Это досадное несоответствие всегда раздражало Егорова.
Он даже придумал заклинание: «В Москву! Конечно же, в Москву! И кончено!», повторял его, как мантру, словно хотел кого-то убедить в пользе предстоящего путешествия. Но его никто не слышал.
А жаль: в данный момент своей жизни он, собравшись силами, пожалуй, сумел бы любому растолковать, зачем ему в столицу. Вот только пусть спросят – он сразу же объяснит. Пусть только спросят! Никто не спрашивал. А он, между прочим, родился в Москве, был этим горд и при случае настаивал, что помнил себя с первого дня.
Грея младенца Егорова над керогазом, родители проклинали свою жизнь. Они намекали, что Никита Николаевич явился в их мир совсем некстати, в чем были отчасти правы: ведь сначала он рассматривался ими как кандидат на аборт.
В этом печальном случае зародыш Егорова, похожий на маленькую валторну, извлекли бы и бросили в таз к таким же обреченным. Потом бы его запаковали в мешок и отнесли на роддомовскую помойку с целью производства удобрения. Кому интересно, что среди человеческих зародышей попадаются хорошие музыканты?

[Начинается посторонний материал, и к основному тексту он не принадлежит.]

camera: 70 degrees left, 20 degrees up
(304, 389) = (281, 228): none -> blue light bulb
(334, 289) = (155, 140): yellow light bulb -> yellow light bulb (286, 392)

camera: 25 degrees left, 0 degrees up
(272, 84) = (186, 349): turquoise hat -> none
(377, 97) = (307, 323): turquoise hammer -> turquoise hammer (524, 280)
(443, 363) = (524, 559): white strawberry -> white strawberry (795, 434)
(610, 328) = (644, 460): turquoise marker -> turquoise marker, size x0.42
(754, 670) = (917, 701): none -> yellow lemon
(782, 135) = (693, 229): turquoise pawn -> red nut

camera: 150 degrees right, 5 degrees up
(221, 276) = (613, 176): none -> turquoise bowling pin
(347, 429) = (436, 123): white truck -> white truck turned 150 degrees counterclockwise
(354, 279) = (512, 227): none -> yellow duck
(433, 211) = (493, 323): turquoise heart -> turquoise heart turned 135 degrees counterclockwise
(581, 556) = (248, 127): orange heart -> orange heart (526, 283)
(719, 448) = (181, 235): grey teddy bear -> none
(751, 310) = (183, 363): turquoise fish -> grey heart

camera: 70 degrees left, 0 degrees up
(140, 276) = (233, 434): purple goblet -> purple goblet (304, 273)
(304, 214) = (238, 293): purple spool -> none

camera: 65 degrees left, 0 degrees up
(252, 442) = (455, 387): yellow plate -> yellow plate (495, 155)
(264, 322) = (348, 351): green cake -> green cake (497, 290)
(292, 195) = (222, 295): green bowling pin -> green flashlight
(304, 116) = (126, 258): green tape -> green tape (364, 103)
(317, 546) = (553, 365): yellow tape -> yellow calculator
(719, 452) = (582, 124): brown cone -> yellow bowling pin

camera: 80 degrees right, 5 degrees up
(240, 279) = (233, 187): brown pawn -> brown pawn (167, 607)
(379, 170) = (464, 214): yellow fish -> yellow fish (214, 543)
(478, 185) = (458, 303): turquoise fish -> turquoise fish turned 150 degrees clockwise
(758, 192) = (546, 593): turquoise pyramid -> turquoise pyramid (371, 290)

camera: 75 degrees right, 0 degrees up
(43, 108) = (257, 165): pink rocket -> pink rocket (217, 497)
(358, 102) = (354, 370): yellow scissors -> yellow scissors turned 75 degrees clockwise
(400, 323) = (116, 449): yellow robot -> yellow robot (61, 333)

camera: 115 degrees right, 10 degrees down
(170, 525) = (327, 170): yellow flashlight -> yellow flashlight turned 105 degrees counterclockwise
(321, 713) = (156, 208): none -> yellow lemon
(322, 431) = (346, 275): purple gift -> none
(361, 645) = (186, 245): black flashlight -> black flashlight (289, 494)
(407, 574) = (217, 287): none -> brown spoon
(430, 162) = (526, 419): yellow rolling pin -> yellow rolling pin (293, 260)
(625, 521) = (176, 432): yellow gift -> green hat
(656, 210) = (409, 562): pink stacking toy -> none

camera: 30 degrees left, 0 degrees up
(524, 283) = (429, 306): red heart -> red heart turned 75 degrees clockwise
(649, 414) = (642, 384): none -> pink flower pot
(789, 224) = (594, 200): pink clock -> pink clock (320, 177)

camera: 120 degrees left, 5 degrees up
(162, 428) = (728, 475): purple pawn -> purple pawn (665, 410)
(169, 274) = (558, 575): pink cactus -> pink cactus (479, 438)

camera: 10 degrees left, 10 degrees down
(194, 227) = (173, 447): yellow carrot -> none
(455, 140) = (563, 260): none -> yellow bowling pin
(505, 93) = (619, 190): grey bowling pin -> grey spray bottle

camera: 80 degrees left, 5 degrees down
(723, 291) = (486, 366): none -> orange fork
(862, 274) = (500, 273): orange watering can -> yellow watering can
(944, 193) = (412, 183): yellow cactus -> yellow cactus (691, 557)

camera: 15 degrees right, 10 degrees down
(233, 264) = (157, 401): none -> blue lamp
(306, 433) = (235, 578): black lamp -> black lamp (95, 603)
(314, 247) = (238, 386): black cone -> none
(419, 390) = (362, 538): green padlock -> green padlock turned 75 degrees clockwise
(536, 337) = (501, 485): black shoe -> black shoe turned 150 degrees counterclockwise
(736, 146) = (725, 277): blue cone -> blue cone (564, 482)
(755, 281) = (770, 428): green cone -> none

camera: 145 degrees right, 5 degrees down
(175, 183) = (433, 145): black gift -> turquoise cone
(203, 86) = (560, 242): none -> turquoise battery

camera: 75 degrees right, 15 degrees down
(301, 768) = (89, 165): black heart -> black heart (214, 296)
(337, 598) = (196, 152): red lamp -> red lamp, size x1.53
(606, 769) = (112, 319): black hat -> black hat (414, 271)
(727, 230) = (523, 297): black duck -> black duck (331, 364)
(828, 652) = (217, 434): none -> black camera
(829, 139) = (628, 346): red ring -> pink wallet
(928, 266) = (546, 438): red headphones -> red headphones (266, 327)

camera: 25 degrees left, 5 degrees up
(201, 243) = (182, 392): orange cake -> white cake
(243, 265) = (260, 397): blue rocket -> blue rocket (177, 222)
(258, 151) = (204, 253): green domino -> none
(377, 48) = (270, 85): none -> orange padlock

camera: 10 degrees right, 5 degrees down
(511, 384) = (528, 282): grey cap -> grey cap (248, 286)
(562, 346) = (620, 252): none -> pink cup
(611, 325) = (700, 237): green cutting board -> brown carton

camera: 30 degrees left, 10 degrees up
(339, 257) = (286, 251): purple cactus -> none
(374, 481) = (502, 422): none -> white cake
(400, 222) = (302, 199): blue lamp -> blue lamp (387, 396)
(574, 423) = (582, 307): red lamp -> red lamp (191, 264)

Размышляя над этим, Егоров ловил себя на том, что ненавидит рассаду с черноземом.
Когда ему случалось гостить на фанерных дачах своих друзей, он сметал горшки с подоконников решительной рукой, крича при этом: неужели не ясно?! На хрен это кладбище!.. Там я!.. Там вы!.. Там мы все!
С экзистенциальной точки зрения Егорова можно понять. Ведь сложись по-другому, в каждом из этих горшков могла бы содержаться частица его тела, хотя главной он считал душу.
Важно даже не то, рассуждал Егоров, за сколько лет он превратился бы в удобрение для рассады, а философская сторона проблемы.
Что происходит с теми, на ком рождение и смерть фокусируются одновременно? Ведь получается, что между этими актами почти не существует интервала? Если бы плод, задуманный Господом, как Егоров Никита Николаевич, попал не на помойку, а в обычную могилу, то на надгробии могли бы написать: Егоров Н. Н. Не жил никогда, так как для этого у него не оказалось времени. Очень интересно!
Но гораздо полезнее знать, что еще на утробном уровне Егорову подали весть. Она состояла вот в чем: его помилование связано с развитием другого плода, который появился на свет на пять лет раньше и уверенно развился в некоего Кошкина Игоря Ивановича.
Возможно, так совпало, но родители также рассматривали мальчика Кошкина кандидатом на удобрение. На этот факт мог бы обратить внимание Егоров, отсиживая срок внутри матери, поскольку был уверен, что всё оттуда видел и слышал.
Но в ту пору он был еще наивен, глуповат и плохо разбирался в законах природы.
Кстати, он и в школе пропускал их мимо ушей.
Особенно его нервировали законы Ньютона.
Причиной изменения скорости тела, читал Егоров, листая испачканный чернилами учебник и непрестанно зевая, является его взаимодействие с другими телами.
Бог ты мой! Да и наплевать! Вместо абстрактного его интересовало вполне конкретное тело соседки по парте, юной К., дочери пожарного, в которую он был тайно влюблен.
Да уж, он сильно любил ее. Он носил за ней книги, заставлял петь на два голоса, отдавал сыр с бутерброда, дергал за нехилую косу и даже подкладывал на парту кнопки – всё напрасно. Дочь пожарного, когда захотела детей, вышла за мясника и уехала в Бологое, где ее жизнь растворилась среди сосен.